The methods presented herein combine the flexibility of statistical models with key ideas and empirical observations from the data mining and social networks communities, and are supported by distributed systems research for cluster computing. These efforts come together in a novel mixed-membership triangle motif model that scales to large networks with over 100 million nodes on just a few cluster machines, and can be readily extended to accommodate network context using the other techniques presented herein.
Runner-up: Computing Distrust in Social Media.
Jiliang Tang (Student) and Huan Liu (Advisor) at Arizona State University
Abstract: A myriad of social media services are emerging in recent years that allow people to communicate and express themselves conveniently and easily. The pervasive use of social media generates massive data at an unprecedented rate. It becomes increasingly difficult for online users to find relevant information or, in other words, exacerbates the information overload problem. Meanwhile, users in social media can be both passive content consumers and active content producers, causing the quality of user-generated content can vary dramatically from excellence to abuse or spam, which results in a problem of information credibility. Trust, providing evidence about with whom users can trust to share information and from whom users can accept information without additional verification, plays a crucial role in helping online users collect relevant and reliable information. It has been proven to be an effective way to mitigate information overload and credibility problems and has attracted increasing attention.

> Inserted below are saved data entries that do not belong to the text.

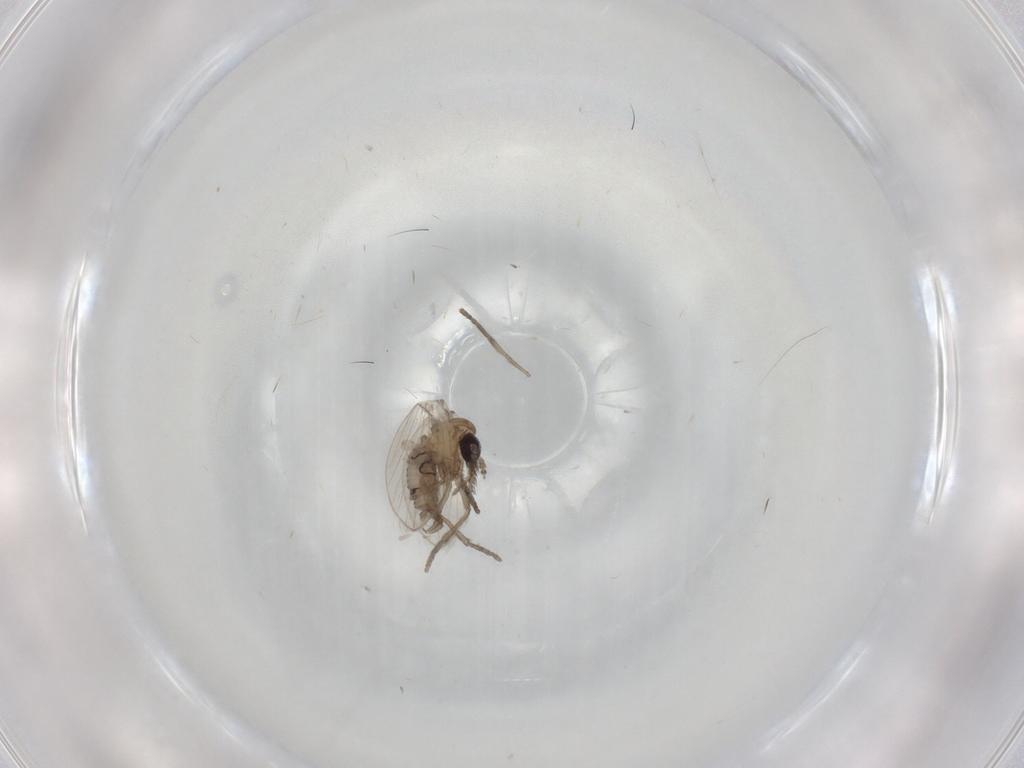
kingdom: Animalia
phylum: Arthropoda
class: Insecta
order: Diptera
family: Psychodidae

As the conceptual counterpart of trust, distrust could be as important as trust and its value has been widely recognized by social sciences in the physical world. However, little attention is paid on distrust in social media. Social media differs from the physical world: (1) its data is passively observed, large-scale, incomplete, noisy and embedded with rich heterogeneous sources; and (2) distrust is generally unavailable in social media. These unique properties of social media present novel challenges for computing distrust in social media: (1) passively observed social media data does not provide necessary information social scientists use to understand distrust, how can I understand distrust in social media? (2) distrust is usually invisible in social media, how can I make invisible distrust visible by leveraging unique properties of social media data? and (3) little is known about distrust and its role in social media applications, how can distrust help make difference in social media applications?

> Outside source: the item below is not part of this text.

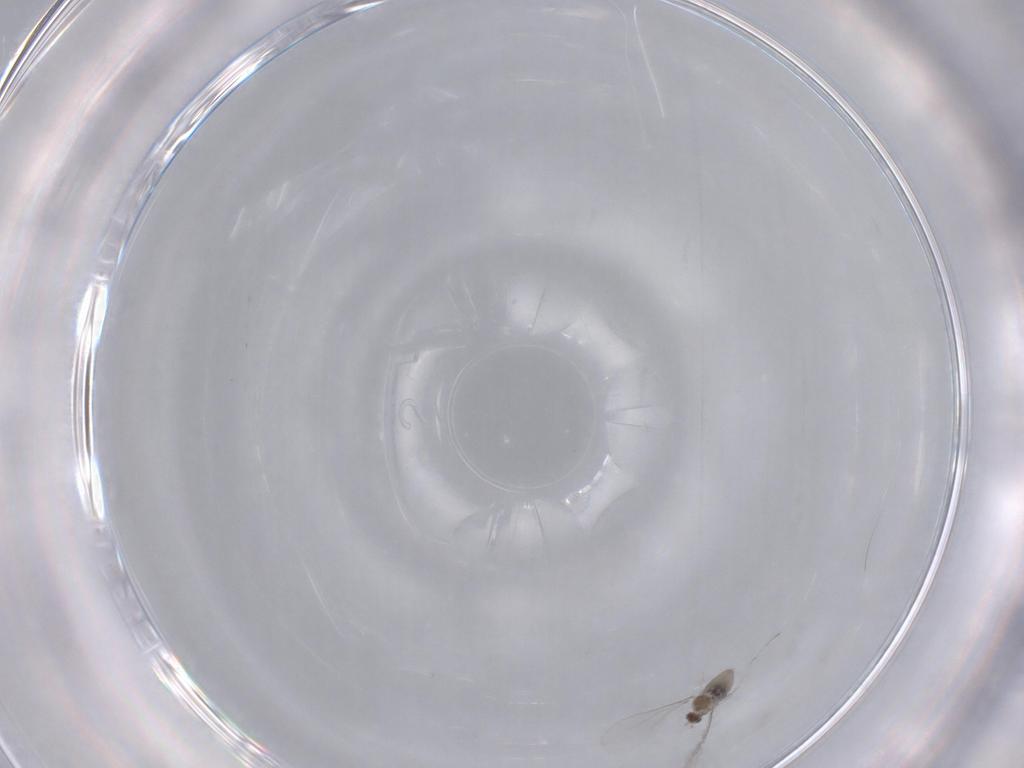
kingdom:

The chief objective of this dissertation is to figure out solutions to these challenges via innovative research and novel methods. In particular, computational tasks are designed to understand distrust, a innovative task, i.e., predicting distrust, is proposed with novel frameworks to make invisible distrust visible, and principled approaches are develop to apply distrust in social media applications. Since distrust is a special type of negative links, I demonstrate the generalization of properties and algorithms of distrust to negative links, i.e., generalizing findings of distrust, which greatly expands the boundaries of research of distrust and largely broadens its applications in social media.
Congratulations to all the outstanding students who were nominated and to the winners of this year.